§ TEXT EXCERPT
━━━━━━━━━━━━━━━━━━━━

Thirty-nine Indians abducted in Iraq by the Islamic State three years ago may be lodged in a jail in Badush in northwest Mosul, External Affairs Minister Sushma Swaraj on Sunday said, and added that her Iraqi counterpart Ibrahim Al Jaafari may bring fresh information about them when he visits India on July 24.
Swaraj on Sunday briefed family members of the abducted men, who are mostly from Punjab, about information gathered by the Minister of State for External Affairs, V K Singh, who was also present at the meeting and was sent to the Gulf nation after its Prime Minister announced the liberation of Mosul from the IS. She said an authoritative official, quoting intelligence sources, told Singh that the Indians were deployed at a hospital construction site and then shifted to a farm. They were then taken to a jail in Badush in West Mosul, where fighting between the IS and Iraqi forces is on.
“East Mosul has been completely freed from IS and now buildings are being sanitised and authorities are not allowing civilians to go there as there may be bombs and other explosives,” Swaraj said. There would be fresh information once the fighting in Badush was over, she added.
The Indians are believed to have been abducted in Mosul in June, 2014 and their families had made frantic calls to the MEA when Mosul was liberated from the grip of IS by Iraqi forces. However, they expressed disappointment after their meeting with Swaraj.
“Jeri umeed bani si oh vi tor diti (The little hope we had is shattered),” said Gurpinder Kaur, sister of one Manjinder Singh who went missing. “In the meeting last month, the minister told us that the men were in a church and once Mosul was freed from IS militants, they would be rescued and brought back. Today she said that they are probably in a prison in Badush. While the church is on the eastern side, Badush prison is on the west.
When I asked about this, V K Singh said that the information relating to the church was not substantial. He said that he had met Iraq’s National Security Advisor in Baghdad who told him that the group of Indians were kept in Badush prison sometime ago,” said Gurpinder, adding that Singh said that the Iraq government was not aware of the latest developments.
“ Hun sab rab de aasre hai (It is all in God’s hands now). We have been told to wait till the fight is over in Badush,” said Gurpinder. Devinder Singh, brother of one Gobinder Singh, said, “We have been told that it might take two to three months before the fight is over in Badush.”

━━━━━━━━━━━━━━━━━━━━

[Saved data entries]

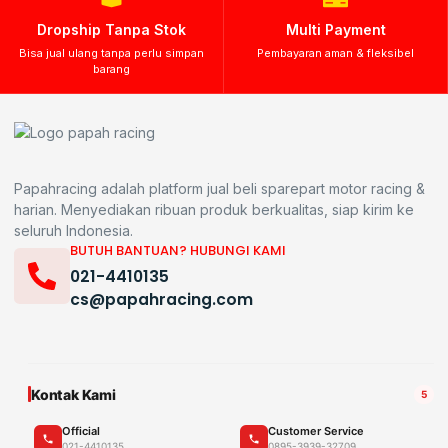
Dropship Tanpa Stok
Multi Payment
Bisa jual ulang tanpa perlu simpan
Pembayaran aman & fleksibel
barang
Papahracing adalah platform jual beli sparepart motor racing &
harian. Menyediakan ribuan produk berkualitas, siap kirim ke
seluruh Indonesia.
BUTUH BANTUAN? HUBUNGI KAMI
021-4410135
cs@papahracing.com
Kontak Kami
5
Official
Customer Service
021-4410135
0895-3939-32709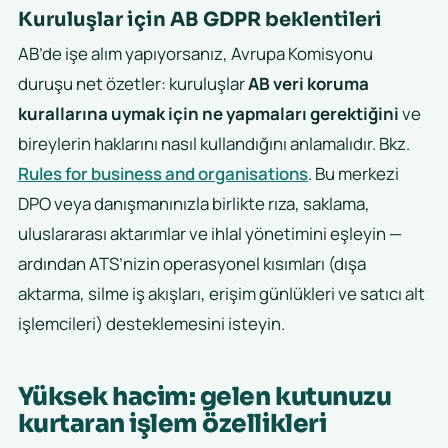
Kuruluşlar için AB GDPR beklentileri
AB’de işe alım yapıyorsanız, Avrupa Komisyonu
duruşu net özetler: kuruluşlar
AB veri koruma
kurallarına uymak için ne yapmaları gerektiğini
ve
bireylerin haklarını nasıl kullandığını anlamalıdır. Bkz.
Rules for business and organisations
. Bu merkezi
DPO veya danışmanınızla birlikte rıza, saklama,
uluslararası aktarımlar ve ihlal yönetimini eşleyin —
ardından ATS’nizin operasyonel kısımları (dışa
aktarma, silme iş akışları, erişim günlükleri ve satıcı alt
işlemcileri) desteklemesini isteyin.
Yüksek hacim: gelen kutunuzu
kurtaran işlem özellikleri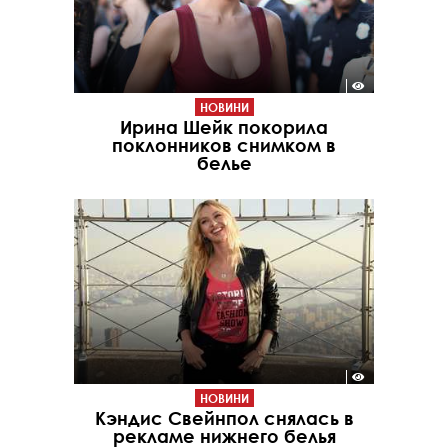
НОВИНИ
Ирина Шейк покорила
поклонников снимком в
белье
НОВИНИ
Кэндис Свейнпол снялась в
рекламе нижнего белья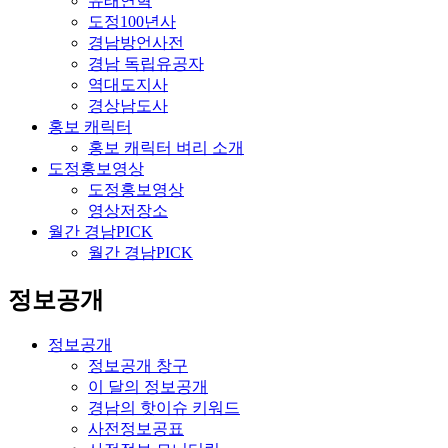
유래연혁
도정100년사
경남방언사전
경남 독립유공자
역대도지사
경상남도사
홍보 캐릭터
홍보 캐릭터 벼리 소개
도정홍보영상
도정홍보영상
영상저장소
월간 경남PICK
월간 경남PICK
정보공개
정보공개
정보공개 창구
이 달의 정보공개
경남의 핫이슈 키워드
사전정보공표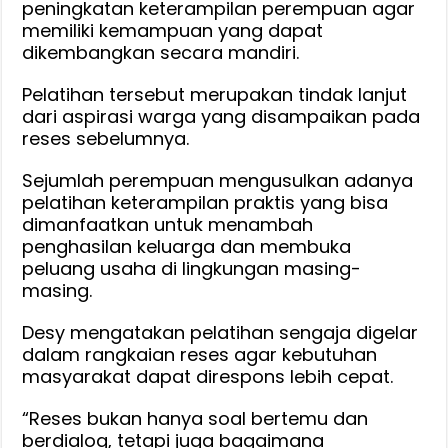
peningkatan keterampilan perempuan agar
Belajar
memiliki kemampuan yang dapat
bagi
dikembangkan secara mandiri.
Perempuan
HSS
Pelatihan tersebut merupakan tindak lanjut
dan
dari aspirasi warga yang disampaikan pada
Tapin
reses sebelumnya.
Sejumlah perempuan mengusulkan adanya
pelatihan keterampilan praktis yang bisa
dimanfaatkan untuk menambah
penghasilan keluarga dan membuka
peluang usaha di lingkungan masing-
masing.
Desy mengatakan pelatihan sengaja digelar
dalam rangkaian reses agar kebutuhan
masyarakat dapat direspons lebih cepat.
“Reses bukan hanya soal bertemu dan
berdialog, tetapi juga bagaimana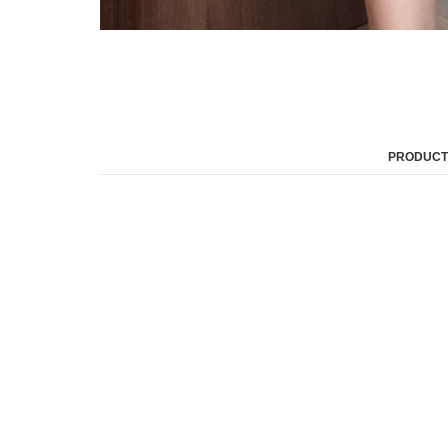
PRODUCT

━━━━━━━━━━━━━━━━━━━━

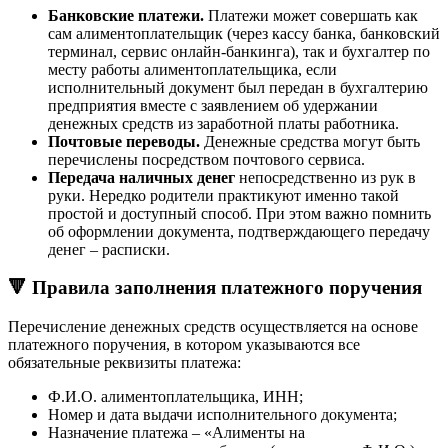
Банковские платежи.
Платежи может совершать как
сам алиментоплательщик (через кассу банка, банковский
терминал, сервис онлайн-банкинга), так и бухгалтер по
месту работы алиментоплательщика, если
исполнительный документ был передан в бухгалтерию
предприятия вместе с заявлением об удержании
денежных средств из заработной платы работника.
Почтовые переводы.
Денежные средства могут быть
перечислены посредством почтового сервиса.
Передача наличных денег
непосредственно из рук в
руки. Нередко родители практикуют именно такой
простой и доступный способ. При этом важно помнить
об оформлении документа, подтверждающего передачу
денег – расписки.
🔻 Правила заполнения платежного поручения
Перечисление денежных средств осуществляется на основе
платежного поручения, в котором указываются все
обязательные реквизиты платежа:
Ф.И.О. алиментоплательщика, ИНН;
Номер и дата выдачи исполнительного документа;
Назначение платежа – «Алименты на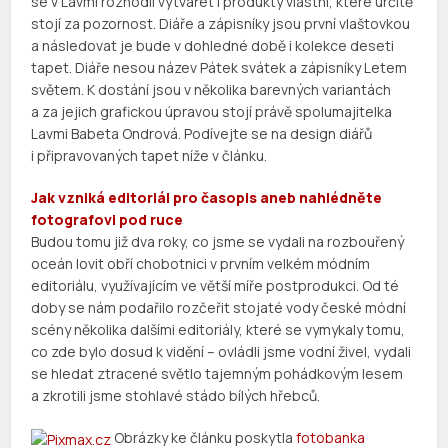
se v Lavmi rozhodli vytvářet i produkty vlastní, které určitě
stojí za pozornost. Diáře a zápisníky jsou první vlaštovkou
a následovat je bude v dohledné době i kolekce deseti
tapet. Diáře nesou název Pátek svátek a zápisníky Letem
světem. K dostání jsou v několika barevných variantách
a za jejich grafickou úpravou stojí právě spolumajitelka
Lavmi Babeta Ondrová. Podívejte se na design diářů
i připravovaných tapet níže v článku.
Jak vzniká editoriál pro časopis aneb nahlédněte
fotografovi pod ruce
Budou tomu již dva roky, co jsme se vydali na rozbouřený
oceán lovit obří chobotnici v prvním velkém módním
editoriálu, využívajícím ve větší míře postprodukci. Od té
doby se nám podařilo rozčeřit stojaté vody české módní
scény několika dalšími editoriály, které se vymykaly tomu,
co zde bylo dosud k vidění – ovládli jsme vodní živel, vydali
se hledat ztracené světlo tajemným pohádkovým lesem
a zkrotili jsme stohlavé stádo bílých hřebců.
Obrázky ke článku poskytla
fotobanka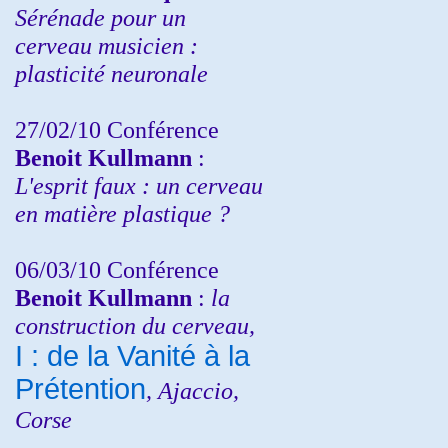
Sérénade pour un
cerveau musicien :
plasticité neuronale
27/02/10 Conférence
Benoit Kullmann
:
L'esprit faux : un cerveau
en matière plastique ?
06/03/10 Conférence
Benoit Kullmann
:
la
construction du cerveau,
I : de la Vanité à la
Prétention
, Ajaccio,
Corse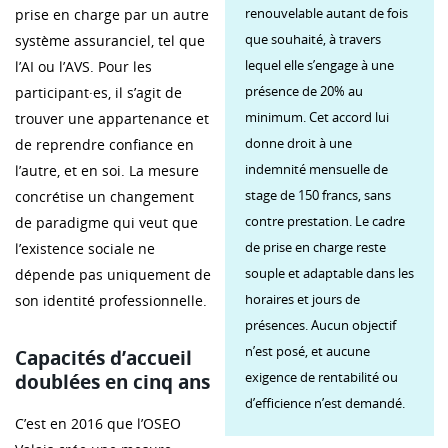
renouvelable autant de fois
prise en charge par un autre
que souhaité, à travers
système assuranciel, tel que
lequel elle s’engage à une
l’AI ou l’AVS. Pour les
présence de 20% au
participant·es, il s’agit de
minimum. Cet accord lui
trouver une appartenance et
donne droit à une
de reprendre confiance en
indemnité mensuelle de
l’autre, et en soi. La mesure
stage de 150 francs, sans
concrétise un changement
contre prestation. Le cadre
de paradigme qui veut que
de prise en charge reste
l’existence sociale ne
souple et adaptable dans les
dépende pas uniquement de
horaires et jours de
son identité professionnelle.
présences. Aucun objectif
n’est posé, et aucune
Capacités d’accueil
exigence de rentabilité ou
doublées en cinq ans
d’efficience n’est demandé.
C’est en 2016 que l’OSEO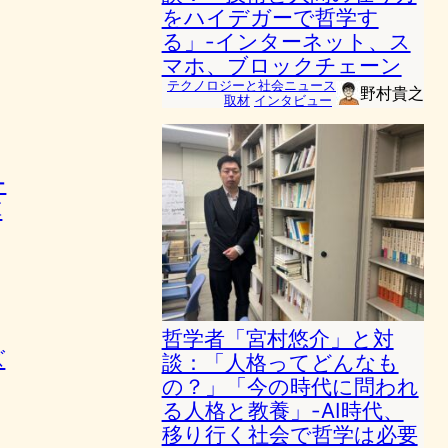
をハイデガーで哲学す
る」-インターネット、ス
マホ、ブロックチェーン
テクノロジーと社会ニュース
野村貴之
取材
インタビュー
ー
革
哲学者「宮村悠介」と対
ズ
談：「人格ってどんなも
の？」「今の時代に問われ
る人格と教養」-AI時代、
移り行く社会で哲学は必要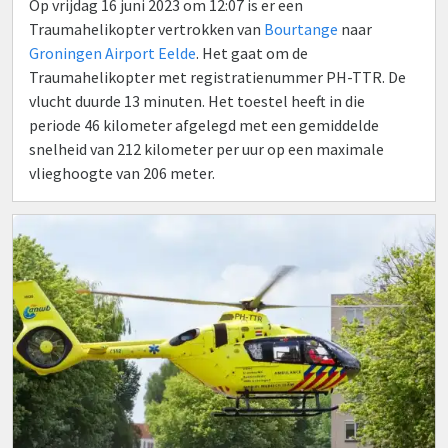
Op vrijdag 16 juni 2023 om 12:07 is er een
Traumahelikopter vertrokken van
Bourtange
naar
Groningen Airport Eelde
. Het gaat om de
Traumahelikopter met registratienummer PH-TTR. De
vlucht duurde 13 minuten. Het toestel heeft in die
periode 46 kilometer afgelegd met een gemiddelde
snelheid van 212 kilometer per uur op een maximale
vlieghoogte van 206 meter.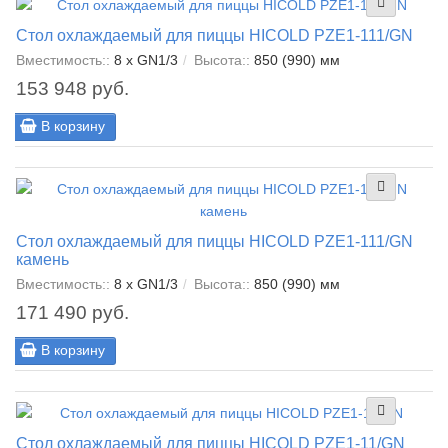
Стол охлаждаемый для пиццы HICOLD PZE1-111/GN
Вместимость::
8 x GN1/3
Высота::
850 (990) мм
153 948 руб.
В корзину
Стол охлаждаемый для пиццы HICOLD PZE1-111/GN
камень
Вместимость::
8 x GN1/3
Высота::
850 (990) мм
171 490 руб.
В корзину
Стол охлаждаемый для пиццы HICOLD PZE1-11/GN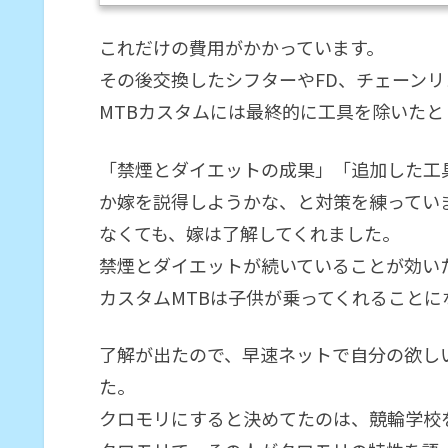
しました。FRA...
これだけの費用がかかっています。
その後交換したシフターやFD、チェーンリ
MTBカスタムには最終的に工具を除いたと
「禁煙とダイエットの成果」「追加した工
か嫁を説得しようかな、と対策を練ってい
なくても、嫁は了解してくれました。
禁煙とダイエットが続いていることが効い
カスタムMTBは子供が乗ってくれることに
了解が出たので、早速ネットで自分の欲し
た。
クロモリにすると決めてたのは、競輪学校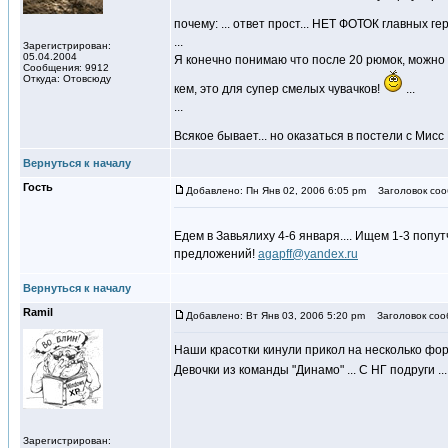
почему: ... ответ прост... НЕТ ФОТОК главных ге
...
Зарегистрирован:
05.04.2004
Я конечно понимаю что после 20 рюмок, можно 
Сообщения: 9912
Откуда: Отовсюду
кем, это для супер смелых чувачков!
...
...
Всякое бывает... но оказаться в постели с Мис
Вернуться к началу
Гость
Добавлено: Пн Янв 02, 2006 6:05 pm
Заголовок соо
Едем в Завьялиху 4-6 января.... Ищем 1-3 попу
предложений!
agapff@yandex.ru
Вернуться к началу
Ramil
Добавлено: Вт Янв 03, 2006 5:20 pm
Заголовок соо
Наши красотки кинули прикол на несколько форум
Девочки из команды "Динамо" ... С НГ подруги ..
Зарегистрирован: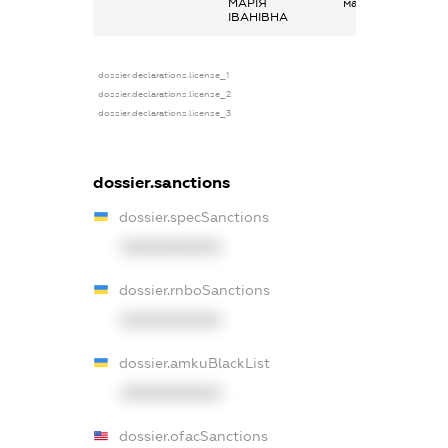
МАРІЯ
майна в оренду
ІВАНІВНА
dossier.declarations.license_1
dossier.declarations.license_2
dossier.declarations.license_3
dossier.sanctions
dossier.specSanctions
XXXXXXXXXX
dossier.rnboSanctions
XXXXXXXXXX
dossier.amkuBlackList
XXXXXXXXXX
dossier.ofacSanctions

━━━━━━━━━━━━━━━━━━━━

§ AIM OF THE TASK
Reproduce the passage from the report on the abducted Indians in Iraq between "The Indians are" and "meeting with Swaraj.", inclusive.

§ SOLUTION FOR THIS PROBLEM
The Indians are believed to have been abducted in Mosul in June, 2014 and their families had made frantic calls to the MEA when Mosul was liberated from the grip of IS by Iraqi forces. However, they expressed disappointment after their meeting with Swaraj.